Bleeder: A Memoir


Bleeder: A Memoir
by Shelby Smoak
Michigan State University Press

Reviewed by Sally Hessney


The pacing of Shelby Smoak’s poignant memoir Bleeder is as measured as a heartbeat. He marks the passage of time with almost metronomic regularity. The month and year are recorded at the start of each chapter, and the book thrums with lyrical descriptions of the progression of the seasons. Taking place in North Carolina, the coastal imagery in Bleeder contributes to the book’s overall cadence. Tidal forces exert an almost imperceptible pull on the reader’s imagination, establishing a rhythm that underscores the staggering importance of time and the role it plays in the author’s narrative. When the book opens, Shelby Smoak introduces himself as an eighteen-year-old hemophiliac who has just learned he is HIV-positive. The year is 1990.

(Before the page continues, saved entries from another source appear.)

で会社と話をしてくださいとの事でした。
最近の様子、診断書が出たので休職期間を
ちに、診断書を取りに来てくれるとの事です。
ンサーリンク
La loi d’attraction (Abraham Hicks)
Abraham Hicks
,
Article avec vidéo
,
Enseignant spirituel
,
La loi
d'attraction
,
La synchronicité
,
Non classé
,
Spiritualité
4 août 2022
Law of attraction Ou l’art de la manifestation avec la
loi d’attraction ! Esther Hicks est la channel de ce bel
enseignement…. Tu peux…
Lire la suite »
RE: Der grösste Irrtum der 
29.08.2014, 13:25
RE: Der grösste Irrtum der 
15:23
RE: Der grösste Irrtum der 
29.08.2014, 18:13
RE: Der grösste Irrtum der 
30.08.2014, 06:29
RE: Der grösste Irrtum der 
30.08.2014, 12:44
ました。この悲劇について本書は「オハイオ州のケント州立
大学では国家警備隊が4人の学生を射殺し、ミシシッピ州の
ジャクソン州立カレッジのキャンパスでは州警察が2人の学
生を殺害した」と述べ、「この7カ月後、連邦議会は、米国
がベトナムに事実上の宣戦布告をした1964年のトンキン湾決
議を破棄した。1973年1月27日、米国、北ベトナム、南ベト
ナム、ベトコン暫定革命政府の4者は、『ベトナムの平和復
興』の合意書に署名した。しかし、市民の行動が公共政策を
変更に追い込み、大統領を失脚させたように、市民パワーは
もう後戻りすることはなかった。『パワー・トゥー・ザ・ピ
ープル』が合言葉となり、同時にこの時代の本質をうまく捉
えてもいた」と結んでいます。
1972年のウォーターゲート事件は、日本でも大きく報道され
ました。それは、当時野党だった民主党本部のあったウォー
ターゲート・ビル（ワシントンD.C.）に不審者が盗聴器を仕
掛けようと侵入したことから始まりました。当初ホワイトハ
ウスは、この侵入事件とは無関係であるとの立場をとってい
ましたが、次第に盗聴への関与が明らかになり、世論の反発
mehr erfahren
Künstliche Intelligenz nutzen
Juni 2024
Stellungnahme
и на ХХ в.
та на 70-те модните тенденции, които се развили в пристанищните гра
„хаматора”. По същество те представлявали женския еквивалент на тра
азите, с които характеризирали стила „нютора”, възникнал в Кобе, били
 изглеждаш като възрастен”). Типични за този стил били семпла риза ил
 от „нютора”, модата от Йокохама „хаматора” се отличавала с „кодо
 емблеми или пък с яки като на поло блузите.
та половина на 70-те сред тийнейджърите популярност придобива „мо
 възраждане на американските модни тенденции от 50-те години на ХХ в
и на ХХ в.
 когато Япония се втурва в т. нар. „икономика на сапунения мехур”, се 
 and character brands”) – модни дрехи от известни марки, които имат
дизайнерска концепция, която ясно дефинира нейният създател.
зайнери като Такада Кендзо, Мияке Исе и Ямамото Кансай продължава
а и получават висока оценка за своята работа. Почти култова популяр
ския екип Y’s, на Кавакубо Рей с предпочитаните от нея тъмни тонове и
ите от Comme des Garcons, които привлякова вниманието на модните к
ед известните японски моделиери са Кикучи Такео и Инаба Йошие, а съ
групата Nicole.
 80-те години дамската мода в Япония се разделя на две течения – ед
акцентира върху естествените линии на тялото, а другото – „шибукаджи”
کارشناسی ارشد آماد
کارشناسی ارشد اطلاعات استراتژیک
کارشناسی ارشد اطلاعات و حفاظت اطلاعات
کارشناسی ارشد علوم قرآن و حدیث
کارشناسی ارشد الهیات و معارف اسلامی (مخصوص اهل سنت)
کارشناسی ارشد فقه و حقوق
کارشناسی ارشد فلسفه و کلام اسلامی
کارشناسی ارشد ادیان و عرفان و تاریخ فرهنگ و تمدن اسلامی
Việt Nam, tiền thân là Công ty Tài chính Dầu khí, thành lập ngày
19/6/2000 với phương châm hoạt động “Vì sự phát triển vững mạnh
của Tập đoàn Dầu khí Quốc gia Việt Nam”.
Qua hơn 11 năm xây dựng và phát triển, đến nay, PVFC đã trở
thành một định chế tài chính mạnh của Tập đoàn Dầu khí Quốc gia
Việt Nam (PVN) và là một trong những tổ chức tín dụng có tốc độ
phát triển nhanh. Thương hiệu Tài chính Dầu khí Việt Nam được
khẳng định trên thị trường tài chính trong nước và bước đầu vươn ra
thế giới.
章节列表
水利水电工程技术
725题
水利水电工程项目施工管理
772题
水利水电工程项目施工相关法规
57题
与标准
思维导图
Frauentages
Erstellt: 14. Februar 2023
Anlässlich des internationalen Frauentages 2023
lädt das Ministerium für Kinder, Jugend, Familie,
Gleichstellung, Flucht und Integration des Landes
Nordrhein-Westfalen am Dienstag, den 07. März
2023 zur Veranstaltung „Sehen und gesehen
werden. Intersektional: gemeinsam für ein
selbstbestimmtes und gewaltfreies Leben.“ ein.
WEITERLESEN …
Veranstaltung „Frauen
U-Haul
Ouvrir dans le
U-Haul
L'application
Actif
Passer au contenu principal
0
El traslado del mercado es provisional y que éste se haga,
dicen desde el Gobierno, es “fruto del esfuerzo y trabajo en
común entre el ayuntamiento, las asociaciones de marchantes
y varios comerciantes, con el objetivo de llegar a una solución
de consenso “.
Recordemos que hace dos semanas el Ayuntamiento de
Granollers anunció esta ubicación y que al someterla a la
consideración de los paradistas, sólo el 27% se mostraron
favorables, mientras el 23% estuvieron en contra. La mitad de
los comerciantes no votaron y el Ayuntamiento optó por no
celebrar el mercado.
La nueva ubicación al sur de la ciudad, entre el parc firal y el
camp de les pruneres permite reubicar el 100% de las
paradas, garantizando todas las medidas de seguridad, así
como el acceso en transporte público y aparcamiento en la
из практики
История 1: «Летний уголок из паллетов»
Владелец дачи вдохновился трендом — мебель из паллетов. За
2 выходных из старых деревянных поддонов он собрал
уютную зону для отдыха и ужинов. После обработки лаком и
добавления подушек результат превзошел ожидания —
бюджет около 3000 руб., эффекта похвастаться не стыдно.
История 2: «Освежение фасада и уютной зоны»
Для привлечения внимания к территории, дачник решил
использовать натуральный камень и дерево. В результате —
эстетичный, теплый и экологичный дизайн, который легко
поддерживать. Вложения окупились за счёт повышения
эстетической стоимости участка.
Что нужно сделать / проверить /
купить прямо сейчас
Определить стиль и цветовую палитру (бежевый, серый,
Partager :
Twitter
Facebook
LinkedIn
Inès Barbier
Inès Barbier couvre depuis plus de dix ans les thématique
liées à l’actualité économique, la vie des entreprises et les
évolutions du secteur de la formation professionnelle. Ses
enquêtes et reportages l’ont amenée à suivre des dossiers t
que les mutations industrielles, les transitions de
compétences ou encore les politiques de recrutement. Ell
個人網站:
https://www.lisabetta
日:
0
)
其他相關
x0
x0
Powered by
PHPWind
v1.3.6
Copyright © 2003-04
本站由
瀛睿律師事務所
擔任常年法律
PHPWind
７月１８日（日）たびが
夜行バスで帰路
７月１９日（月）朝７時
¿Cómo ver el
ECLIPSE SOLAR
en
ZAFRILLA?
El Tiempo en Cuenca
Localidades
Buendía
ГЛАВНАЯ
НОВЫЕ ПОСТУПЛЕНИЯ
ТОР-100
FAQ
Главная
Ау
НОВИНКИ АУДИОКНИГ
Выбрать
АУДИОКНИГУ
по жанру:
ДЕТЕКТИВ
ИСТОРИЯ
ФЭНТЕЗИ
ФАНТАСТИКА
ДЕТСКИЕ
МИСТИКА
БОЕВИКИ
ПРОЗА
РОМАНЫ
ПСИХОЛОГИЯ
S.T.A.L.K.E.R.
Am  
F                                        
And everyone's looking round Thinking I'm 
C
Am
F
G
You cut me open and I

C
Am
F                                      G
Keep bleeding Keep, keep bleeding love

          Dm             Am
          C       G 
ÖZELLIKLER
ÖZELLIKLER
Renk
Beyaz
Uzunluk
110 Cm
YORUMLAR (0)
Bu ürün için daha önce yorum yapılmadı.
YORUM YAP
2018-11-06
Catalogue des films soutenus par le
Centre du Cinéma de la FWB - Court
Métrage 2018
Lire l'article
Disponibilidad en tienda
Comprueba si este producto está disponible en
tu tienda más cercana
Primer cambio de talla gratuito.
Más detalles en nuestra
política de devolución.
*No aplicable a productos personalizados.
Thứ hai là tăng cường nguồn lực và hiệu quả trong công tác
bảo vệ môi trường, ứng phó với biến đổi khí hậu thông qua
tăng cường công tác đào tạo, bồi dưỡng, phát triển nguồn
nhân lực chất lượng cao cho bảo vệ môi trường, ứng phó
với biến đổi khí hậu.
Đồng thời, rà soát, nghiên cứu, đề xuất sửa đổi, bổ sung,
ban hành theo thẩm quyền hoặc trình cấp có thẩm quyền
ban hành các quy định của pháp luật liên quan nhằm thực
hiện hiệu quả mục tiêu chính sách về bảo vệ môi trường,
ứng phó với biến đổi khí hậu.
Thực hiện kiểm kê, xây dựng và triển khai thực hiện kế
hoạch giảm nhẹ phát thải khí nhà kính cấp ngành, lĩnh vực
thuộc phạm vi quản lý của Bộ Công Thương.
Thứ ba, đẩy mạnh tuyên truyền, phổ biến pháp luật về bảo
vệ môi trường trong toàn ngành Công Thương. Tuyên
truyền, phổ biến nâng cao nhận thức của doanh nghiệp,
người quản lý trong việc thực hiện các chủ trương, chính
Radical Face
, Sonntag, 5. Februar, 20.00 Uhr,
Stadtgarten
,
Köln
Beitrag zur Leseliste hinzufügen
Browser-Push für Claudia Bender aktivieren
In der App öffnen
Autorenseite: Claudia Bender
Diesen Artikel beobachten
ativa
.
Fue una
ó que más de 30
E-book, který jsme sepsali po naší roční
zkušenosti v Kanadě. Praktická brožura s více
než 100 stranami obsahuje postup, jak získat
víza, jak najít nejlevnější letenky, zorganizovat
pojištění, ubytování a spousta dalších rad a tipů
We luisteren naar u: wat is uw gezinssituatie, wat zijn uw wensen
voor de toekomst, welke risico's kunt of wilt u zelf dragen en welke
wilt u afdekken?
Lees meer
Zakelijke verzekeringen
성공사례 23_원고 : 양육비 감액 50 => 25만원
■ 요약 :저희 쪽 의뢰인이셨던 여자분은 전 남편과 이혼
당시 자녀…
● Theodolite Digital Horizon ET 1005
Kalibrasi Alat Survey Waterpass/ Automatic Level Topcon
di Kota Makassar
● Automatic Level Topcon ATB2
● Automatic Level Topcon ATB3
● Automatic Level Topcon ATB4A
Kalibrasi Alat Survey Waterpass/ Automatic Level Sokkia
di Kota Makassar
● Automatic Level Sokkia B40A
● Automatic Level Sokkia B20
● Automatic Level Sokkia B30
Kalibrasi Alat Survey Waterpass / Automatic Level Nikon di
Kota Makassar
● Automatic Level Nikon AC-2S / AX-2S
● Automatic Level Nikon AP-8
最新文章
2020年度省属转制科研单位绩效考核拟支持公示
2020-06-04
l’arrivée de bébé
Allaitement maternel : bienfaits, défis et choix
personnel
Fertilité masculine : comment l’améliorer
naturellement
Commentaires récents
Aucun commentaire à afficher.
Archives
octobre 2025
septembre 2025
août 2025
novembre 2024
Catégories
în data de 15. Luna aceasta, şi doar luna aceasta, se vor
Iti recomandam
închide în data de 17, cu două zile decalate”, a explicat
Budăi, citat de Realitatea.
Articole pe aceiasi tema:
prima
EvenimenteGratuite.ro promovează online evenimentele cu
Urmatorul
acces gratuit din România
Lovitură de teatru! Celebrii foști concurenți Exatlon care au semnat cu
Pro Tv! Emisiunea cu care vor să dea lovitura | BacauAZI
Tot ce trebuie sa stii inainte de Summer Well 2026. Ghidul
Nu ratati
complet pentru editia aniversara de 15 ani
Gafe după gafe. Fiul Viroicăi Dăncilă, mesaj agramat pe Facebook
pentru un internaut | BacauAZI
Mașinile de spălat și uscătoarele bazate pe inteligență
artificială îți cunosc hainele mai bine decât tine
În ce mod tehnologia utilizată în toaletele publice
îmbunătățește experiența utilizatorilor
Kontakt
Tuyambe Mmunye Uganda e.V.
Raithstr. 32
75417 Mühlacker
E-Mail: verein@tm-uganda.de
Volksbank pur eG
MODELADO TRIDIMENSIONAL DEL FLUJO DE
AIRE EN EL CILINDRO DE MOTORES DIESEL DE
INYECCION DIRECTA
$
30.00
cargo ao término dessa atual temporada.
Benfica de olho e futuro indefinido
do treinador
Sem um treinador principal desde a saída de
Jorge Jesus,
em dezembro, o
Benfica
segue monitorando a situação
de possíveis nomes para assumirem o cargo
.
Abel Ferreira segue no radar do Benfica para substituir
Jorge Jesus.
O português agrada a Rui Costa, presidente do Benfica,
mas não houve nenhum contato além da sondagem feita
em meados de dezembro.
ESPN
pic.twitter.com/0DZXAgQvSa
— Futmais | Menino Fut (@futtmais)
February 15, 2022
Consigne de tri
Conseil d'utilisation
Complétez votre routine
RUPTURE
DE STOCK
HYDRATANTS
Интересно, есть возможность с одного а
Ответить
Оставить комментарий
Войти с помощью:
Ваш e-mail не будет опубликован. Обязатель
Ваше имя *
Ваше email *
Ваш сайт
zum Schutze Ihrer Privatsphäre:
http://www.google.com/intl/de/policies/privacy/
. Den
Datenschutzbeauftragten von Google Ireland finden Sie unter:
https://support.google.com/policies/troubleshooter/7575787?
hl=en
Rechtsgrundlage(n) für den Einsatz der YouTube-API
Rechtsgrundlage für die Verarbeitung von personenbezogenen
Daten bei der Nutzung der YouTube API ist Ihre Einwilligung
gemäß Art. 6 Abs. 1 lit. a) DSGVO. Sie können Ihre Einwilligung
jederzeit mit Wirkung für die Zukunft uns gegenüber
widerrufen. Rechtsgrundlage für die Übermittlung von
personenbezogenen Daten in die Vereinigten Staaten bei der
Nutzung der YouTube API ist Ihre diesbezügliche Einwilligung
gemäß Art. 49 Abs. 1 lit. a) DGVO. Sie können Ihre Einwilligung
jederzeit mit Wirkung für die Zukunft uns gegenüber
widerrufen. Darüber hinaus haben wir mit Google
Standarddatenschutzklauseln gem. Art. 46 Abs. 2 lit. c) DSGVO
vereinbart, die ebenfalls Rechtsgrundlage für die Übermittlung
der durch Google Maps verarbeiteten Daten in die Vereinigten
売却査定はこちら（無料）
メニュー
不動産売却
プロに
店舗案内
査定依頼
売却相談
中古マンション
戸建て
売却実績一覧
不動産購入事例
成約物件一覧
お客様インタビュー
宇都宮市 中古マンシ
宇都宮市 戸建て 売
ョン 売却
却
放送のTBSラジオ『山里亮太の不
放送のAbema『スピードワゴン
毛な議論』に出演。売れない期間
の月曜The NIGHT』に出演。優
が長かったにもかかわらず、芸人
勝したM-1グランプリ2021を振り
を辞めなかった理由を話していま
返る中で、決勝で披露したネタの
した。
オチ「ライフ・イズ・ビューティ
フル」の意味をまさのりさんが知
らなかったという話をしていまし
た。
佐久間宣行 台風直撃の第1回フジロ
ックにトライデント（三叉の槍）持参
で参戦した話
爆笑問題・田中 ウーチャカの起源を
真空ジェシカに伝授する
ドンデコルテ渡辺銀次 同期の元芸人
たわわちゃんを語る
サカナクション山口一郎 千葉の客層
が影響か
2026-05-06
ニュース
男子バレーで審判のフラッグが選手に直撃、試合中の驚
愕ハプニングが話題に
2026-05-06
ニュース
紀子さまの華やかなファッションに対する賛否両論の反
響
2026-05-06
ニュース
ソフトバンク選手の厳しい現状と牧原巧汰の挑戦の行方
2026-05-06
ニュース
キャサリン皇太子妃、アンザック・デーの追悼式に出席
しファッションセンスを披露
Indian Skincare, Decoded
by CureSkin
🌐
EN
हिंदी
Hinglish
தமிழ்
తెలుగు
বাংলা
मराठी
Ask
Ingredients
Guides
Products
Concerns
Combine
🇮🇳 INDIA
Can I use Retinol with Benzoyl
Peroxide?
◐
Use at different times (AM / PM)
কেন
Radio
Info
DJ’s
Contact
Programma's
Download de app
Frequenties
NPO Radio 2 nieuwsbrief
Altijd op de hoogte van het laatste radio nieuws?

Abnormally low levels of clotting factors in the blood put hemophiliacs at risk for excessive or prolonged bleeding. Shelby Smoak was born in the early 1970s when the advent of clotting factor products radically changed the lives of hemophiliacs. They could now lead independent lives, giving themselves regular transfusions of clotting factors by injection. School, work, play—there was no downtime anymore, no delays in treatment. The condition was treatable, and life became manageable for hemophiliacs and their families. A medical breakthrough gave hemophiliacs a normal life expectancy, and a medical calamity made it so that nearly half of them had contracted HIV from tainted blood products by the mid-1980s. Impossible to pinpoint, it is likely Shelby became infected with HIV in the early eighties before a screening test became available, before he had even turned twelve.

In Bleeder, Shelby Smoak chronicles his life as a young man—he goes to college, falls in and out of love, lands his first real job, struggles with credit card debt, moves back in with his folks, puts in an obligatory stint as a bookseller at Barnes & Noble—all of which will seem achingly familiar to anyone who came of age in the 1990s. But Shelby is literally in a race against time because of his deteriorating health. The antiretroviral drug AZT gives him headaches while inducing nonstop vomiting, and his decision to stop taking it cheats him of time he doesn’t have to spare.

The Food and Drug Administration is on the verge of approving protease inhibitors, but, in the meanwhile, Shelby loses weight and becomes increasingly fatigued. At the confluence of Cape Fear River and the Atlantic Ocean, he sits on a pier at night watching the “black, outgoing tide,” which he sees as a metaphor for his ebbing health. He develops thrush. His T-cell count drops while his viral load increases. He ages out of being covered by his parent’s insurance, yet his HIV status threatens his ability to hold down a job as a teacher’s assistant at an elementary school. One year slides inexorably into the next, but the urgency mounts, and all of the clichés about the nature of time clamor to be heard in the reader’s head, creating dissonance and dramatic tension between hope and despair. In the final pages of his heartrending memoir Bleeder, Shelby Smoak concludes, “I consider how my life has depended so much on timing. My factor invented the same year I was born, that’s timing. My health falling in dangerous decline just when protease inhibitors and cocktail therapies swooped in to sustain me, that’s timing.”

Sally Hessney is a program assistant at a nonprofit organization, where one of the educational missions is to educate teenagers about the dangers of binge drinking, prescription drug abuse, distracted driving, STDs, and other consequential issues.